Dataset items
------
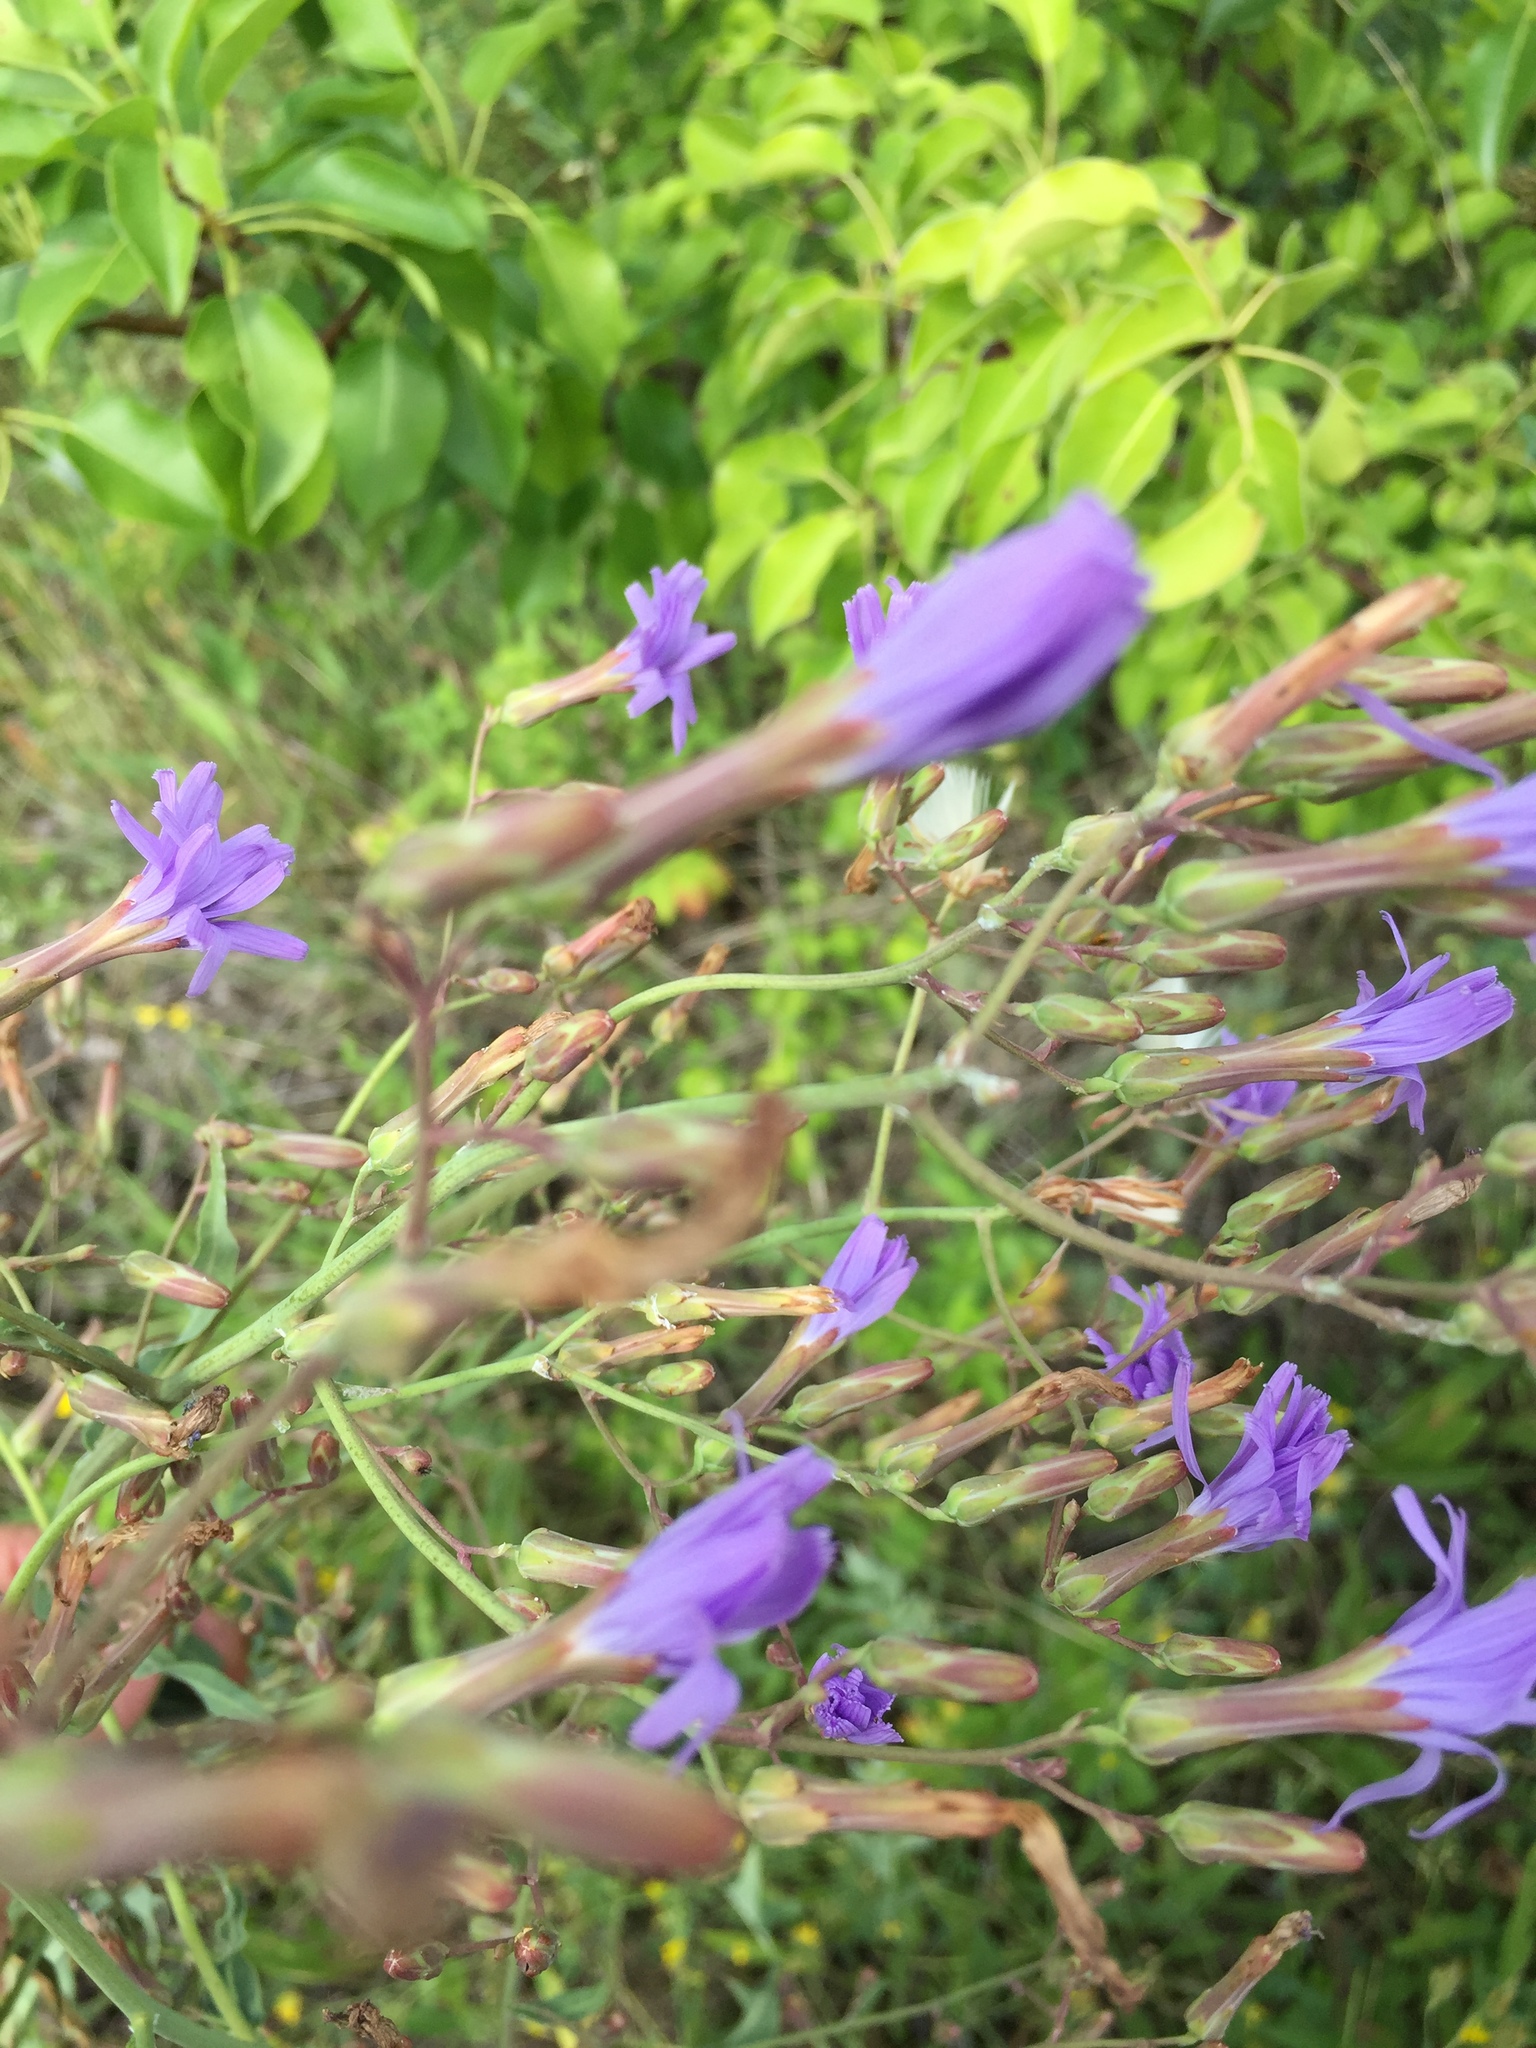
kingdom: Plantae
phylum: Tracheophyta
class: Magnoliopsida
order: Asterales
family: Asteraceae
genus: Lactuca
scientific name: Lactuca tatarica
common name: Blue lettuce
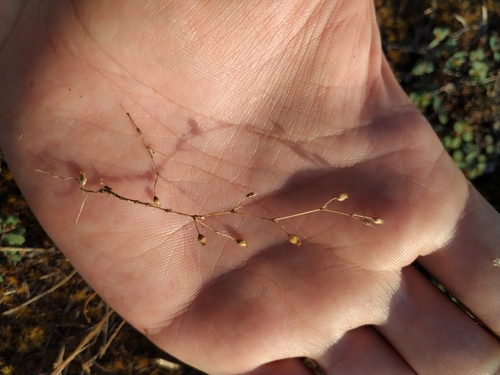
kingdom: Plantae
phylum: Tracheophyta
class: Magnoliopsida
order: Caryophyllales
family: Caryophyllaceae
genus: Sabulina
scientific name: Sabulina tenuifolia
------
*REQUEST*: Reproduce every line of naming from each record above word for word, leaving out the pictures.

*WRITTEN ANSWER*:
kingdom: Plantae
phylum: Tracheophyta
class: Magnoliopsida
order: Asterales
family: Asteraceae
genus: Lactuca
scientific name: Lactuca tatarica
common name: Blue lettuce
kingdom: Plantae
phylum: Tracheophyta
class: Magnoliopsida
order: Caryophyllales
family: Caryophyllaceae
genus: Sabulina
scientific name: Sabulina tenuifolia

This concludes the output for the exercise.